In order to cope with the limitations of the existing methods, a robust soft computing approach, namely genetic programming (GP) is introduced (Koza 1992). In fact, GP uses the principle of Darwinian natural selection to generate computer programs for solving a problem. GP has several advantages over the conventional and ANN techniques. A notable feature of GP is that it can produce practical prediction equations without a need to pre-define the form of the existing relationship (Tay and Ho 2008; Alavi et al. 2011a, b; Can and Heavey 2011, 2012; Gandomi and Alavi 2011, 2013; Alavi and Gandomi 2012; Mostafavi et al. 2013b). GP and its variants have been shown to be powerful tools for the electricity demand prediction (Lee et al. 1997; Bhattacharya et al. 2001). Multi-gene genetic programming (MGGP) (Searson et al. 2007, 2010) is a robust variant of GP. MGGP is designed to generate mathematical models of predictor response data that are “multi-gene” in nature, i.e., linear combinations of low-order nonlinear transformations of the input variables. The traditional GP representation is based on the evaluation of a single tree (model) expression. In multi-gene representation, a single GP individual (program) is constructed from a number of genes, each of which is a tree expression (Searson et al. 2010; Gandomi and Alavi 2012a, b). Despite remarkable prediction capabilities of the MGGP approach (Searson et al. 2010; Gopalakrishnan et al. 2010; Desai and Shaikh 2012; Gandomi and Alavi 2012a, b), it has not been yet applied to solving problems in the field of energy conversion and management.

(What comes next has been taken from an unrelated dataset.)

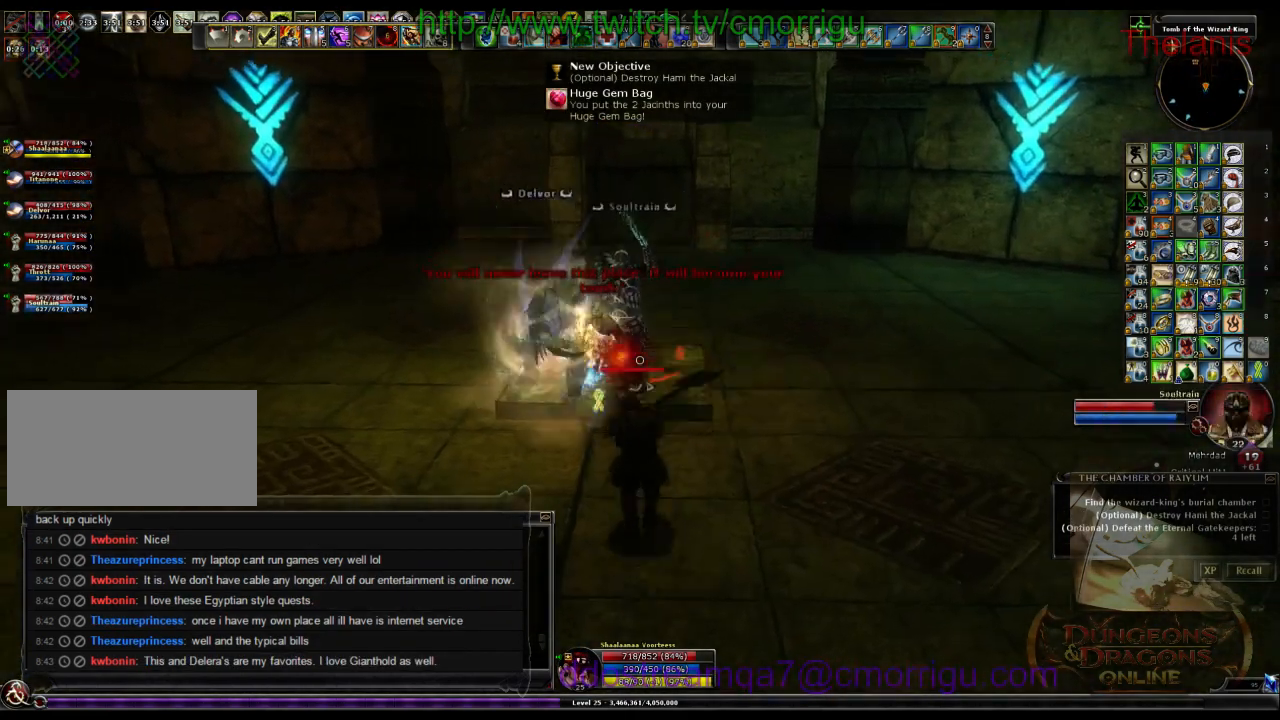
{"keys": [], "events": [[134, "w", "up"], [167, "1", "down"], [167, "d", "up"], [334, "1", "up"]]}
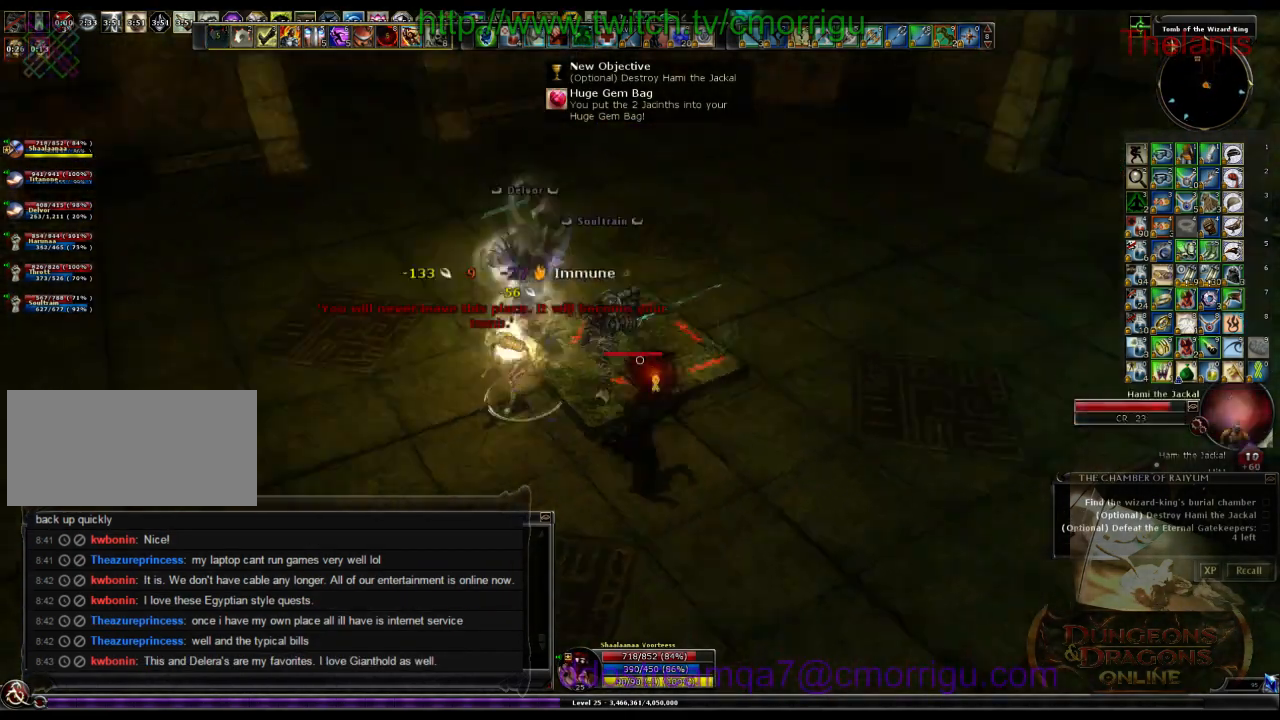
{"keys": [], "events": [[134, "2", "down"], [267, "a", "down"], [300, "2", "up"], [300, "w", "down"], [367, "a", "up"], [467, "w", "up"]]}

This study proposes a new MGGP approach to derive a prediction model for the electricity demand. The data for total electricity demand in Thailand from 1986 to 2009 were used for the model development. The results provided by the developed MGGP model were further compared with those obtained by other existing methods. The paper is organized as follows: The “Multi-gene genetic programming” section presents brief descriptions of the MGGP technique. The “Methodology” section outlines the model development using MGGP and reviews the results. The detailed performance analysis of the proposed model is discussed in the “Performance analysis” section. The results of the sensitivity analysis are given in the “Sensitivity analysis” section. Finally, concluding remarks are outlined in the “Conclusion” section.

Multi-gene genetic programming

GP creates computer programs to solve a problem by simulating the biological evolution of living organisms (Koza 1992). The genetic operators of genetic algorithm (GA) and GP are almost the same. The difference between GA and GP is that the former gives the solution as a string of numbers while the solution generated by the latter are computer programs represented as tree structures (Koza 1992; Gandomi and Alavi 2012a, b).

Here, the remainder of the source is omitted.